Live-cell fluorescence microscopy images of HeLa cells and 4T1 cells after 1 hour incubation with 3 micromolar FITC-labeled linear R8 peptide and FITC-labeled stapled R8 peptide are shown here. It can be seen that the cells treated with cyclic R8 with aromatic cross-link exhibited higher intracellular fluorescence than those treated with their linear counterpart. Similar results were obtained with flow cytometry analysis.
To further investigate whether cyclic R8 confers enhanced cell-to-cell penetration, transwell models were used to simulate the barrier permeability of the peptides from one cell layer to another. The cyclic R8 clearly exhibited higher trans-barrier penetration than the linear R8 peptide, as indicated by a significant increase in intracellular fluorescence. Complete deprotection of the trityl group of cysteine and resin is important for the following cyclization step.

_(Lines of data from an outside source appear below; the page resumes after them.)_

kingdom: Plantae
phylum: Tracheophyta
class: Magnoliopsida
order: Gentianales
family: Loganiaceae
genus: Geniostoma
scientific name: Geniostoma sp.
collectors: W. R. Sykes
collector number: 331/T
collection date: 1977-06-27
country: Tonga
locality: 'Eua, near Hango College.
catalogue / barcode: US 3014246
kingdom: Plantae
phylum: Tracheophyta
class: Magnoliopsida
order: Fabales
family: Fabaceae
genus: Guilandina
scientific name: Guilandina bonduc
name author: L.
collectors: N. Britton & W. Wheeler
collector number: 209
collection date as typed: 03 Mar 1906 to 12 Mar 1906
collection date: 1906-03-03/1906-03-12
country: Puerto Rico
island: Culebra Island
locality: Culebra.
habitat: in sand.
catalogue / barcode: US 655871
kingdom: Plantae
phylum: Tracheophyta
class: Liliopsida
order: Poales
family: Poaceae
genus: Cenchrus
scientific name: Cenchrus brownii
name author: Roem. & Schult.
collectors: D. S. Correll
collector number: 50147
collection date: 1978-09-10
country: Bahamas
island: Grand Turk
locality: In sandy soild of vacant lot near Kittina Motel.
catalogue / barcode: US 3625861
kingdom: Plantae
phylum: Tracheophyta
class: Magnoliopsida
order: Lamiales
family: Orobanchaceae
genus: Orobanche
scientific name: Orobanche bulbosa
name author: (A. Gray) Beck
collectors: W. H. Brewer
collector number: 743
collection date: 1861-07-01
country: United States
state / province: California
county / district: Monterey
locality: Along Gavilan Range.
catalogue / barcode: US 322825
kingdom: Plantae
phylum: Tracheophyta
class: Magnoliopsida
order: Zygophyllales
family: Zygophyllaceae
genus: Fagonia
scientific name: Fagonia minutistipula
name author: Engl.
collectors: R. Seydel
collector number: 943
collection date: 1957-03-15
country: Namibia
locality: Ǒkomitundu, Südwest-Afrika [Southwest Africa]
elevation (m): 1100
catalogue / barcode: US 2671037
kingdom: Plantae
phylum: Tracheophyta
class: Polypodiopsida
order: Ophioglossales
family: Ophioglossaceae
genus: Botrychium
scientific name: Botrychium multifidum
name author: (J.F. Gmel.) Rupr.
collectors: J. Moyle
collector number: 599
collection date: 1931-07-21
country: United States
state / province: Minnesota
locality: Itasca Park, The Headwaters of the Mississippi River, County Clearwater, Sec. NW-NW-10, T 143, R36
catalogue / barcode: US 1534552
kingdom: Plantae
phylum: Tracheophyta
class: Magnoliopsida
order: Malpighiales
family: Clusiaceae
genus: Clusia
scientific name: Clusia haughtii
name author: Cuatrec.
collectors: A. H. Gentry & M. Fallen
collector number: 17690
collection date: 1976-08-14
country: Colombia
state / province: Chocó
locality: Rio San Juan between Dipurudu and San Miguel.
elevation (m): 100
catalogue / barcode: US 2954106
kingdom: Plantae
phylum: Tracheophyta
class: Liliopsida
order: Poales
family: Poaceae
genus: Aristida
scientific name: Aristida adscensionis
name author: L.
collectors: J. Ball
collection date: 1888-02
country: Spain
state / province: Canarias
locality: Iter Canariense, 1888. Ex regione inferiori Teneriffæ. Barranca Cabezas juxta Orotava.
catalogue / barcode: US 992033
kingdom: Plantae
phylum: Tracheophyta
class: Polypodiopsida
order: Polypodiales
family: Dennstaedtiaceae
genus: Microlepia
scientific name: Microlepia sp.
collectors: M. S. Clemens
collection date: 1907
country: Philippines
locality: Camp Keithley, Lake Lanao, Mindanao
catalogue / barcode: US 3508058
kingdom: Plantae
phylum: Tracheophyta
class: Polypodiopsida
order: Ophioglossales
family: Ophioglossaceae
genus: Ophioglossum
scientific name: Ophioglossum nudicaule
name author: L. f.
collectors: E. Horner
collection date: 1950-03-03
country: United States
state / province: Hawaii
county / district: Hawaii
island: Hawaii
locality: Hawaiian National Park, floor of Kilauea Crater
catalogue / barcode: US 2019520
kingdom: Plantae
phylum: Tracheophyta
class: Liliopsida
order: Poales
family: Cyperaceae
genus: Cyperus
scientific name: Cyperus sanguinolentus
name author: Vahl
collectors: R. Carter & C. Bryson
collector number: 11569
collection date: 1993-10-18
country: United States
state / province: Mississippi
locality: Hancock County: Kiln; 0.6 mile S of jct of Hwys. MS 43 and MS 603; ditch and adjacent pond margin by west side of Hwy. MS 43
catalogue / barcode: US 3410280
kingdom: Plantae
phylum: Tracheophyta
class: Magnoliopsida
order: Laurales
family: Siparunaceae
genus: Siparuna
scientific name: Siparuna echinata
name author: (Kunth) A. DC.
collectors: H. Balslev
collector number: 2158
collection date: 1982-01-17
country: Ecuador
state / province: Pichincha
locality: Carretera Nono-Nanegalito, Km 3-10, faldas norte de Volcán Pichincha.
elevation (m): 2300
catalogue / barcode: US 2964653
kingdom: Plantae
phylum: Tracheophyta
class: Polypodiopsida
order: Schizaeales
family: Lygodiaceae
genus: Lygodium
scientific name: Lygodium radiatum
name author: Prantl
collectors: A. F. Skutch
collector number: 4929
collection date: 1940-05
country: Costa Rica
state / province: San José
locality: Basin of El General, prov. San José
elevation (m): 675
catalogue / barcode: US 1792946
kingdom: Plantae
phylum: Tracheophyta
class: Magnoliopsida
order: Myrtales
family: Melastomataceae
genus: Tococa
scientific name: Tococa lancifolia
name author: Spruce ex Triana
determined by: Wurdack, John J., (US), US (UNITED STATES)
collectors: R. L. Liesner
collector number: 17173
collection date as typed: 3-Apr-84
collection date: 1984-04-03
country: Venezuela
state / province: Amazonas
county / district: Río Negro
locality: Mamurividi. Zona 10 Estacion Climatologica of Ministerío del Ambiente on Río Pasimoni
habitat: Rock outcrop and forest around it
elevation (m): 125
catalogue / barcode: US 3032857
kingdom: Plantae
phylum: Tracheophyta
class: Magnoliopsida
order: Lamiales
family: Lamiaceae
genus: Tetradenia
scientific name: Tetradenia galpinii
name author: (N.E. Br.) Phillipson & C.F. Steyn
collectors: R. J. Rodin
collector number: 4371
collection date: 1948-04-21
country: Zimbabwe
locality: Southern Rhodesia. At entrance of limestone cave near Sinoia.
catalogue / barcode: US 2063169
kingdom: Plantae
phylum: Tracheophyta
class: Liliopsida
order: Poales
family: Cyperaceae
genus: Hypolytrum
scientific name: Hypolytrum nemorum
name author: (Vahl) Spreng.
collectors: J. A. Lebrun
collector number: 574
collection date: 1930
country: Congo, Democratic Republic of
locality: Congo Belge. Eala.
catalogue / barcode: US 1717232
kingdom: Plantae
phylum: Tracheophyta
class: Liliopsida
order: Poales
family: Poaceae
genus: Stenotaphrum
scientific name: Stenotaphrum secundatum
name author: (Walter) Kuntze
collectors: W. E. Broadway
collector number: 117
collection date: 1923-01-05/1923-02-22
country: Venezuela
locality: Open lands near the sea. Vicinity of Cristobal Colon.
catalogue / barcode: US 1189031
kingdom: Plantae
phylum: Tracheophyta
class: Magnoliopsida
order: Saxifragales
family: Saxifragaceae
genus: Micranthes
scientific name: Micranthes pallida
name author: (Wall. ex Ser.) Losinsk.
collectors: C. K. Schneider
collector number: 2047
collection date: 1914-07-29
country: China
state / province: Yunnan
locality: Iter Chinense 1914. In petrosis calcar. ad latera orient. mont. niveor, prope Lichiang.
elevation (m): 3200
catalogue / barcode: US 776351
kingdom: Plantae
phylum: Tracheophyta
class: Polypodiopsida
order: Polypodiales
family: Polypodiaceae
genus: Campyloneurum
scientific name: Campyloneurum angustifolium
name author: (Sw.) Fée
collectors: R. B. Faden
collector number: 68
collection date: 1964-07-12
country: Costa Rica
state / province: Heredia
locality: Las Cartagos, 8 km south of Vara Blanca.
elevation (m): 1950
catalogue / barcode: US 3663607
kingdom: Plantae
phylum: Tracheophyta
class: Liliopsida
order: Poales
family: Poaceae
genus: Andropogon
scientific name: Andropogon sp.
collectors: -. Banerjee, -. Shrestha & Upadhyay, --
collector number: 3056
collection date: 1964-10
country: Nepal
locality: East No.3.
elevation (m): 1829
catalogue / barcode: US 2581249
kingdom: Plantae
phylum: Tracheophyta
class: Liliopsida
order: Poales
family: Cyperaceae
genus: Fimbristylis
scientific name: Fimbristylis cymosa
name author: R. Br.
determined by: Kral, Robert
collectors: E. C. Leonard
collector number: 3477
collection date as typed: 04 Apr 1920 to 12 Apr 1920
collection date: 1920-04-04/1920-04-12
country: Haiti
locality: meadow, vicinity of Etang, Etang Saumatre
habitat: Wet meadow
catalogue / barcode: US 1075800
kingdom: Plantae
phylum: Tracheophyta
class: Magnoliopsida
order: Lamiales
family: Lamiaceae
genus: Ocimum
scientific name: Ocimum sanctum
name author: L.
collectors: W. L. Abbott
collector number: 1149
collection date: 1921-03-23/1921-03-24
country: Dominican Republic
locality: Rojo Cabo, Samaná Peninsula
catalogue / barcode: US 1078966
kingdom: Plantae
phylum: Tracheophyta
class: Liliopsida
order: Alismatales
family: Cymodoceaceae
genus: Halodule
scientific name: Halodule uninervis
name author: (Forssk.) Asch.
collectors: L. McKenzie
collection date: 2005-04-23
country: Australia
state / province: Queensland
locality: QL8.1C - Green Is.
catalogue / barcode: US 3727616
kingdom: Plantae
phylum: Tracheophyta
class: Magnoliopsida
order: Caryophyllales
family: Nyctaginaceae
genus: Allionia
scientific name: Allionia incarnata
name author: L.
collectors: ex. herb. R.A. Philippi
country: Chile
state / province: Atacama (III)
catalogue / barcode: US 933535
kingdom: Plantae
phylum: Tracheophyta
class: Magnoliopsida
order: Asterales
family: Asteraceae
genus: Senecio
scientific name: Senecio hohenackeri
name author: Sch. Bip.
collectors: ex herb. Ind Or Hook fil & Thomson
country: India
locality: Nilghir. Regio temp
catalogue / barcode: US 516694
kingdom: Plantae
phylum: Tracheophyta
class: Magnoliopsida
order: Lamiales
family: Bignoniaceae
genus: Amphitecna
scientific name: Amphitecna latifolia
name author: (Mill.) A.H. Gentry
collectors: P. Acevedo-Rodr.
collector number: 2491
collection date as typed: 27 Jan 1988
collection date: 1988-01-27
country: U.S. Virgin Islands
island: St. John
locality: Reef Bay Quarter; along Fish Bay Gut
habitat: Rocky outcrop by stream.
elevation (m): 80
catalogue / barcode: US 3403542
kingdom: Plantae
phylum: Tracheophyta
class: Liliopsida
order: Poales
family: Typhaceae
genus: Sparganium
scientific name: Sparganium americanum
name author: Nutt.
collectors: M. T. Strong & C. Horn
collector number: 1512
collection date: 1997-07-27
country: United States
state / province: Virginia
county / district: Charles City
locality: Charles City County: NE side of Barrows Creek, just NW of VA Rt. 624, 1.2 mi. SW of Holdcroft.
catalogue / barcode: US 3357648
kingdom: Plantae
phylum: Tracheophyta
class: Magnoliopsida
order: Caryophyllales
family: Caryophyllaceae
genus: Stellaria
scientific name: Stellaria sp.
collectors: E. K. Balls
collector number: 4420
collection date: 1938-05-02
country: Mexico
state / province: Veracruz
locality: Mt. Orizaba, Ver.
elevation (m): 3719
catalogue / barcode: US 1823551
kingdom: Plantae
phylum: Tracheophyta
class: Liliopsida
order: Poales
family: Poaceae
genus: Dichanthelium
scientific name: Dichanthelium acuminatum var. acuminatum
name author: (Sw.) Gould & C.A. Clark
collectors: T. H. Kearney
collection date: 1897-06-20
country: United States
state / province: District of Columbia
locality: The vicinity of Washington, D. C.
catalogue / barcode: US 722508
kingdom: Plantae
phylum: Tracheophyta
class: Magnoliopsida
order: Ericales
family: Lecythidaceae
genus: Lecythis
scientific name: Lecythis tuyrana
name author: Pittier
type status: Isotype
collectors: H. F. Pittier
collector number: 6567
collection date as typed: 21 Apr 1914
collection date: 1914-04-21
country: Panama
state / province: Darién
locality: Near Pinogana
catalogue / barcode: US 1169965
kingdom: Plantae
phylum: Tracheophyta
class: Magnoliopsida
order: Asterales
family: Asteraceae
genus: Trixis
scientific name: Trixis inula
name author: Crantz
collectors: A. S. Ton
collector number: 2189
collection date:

Besides, the cyclization efficiency also depends on the specific sequences and the lengths of the peptides due to steric effects. In such a case, using a resin with lower loading capacity or cyclization the peptides under dilute concentrations in solution phase would be helpful. These cyclic peptides showed an enhanced cell-to-cell permeability compared to their linear counterparts.
We believe they hold great promise for conquering biological barriers and will be used for a molecular for further applications in the field of drug delivery.